*** Opening Document section ***
There are a couple of things that bug me about VB aside from the programmer base.
1. It still supports "Variant" datatype which doesn't exist.
2. It still thinks true = -1
3. It still allows programmer to get away with not initializing their variables. Which returns us to item 1. and so it will guess what a datatype is and goof up the results.
4. It allows too much type casting with CType insteading enforcing the rules of conversion.
5. I hate the open construct of the syntax, I find it hard to figure out where things end and begin.
6. VB Subs do not enforce the return of either nothing or something and I find many problems with junior programmers calling a sub and forgetting that it has to come back to the caller so it can execute the next instruction.
7. VB "on Error resume next" drives me insane. I was glad to see the try catch added to the language; but I find that the VB programmers will put the try at the top of 14 instuctions and the catch at the end. You ask them where did the error actually occur and they say "what error" or "I don't want the user to see any errors so what do I do?" grrrrr.
*** Closing Document section ***
*** Opening Provided material ***
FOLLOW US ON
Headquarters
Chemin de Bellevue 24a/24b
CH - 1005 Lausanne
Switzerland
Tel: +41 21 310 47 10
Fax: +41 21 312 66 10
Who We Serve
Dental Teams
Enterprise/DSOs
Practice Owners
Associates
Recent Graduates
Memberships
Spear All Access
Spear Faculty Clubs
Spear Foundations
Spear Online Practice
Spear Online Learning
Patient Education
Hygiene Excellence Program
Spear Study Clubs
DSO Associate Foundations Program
*** Closing Provided material ***
*** Opening Provided material ***
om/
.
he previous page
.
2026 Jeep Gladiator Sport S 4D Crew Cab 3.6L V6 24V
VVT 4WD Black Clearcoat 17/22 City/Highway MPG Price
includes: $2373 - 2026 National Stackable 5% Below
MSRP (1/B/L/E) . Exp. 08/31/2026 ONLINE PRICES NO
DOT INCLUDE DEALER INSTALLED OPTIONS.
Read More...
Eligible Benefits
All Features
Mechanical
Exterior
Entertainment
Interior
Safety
*** Closing Provided material ***
Task prompt.
Carry on the post complaining about VB, picking up after its seventh point.

Task output.
Of the four things I rant about Number 2 is the one that makes my blood pressure rise to 187. When I have a VB programmer set up a DB Table they always set it up as an integer and allow -1 for true instead of a bit 0/1. This annoys me to no end and if it goes for too long I can't get rid of it that easily.
The next in line is the "on error resume next" nonsense it requires too much energy on my part to even discuss it.
I also find that VB programmers have no concept of an algorithm and are experts at wizards. They have no "under the hood" knowledge and when you try to explain it to them their eyes glaze over.
However, I do know many programmers who have managed to go between both languages and force VB to behave, I admire and respect those programmers and wish there were more.
Pamela Reinskou
Some Days the Dragon Wins!!
VersusLaw Inc.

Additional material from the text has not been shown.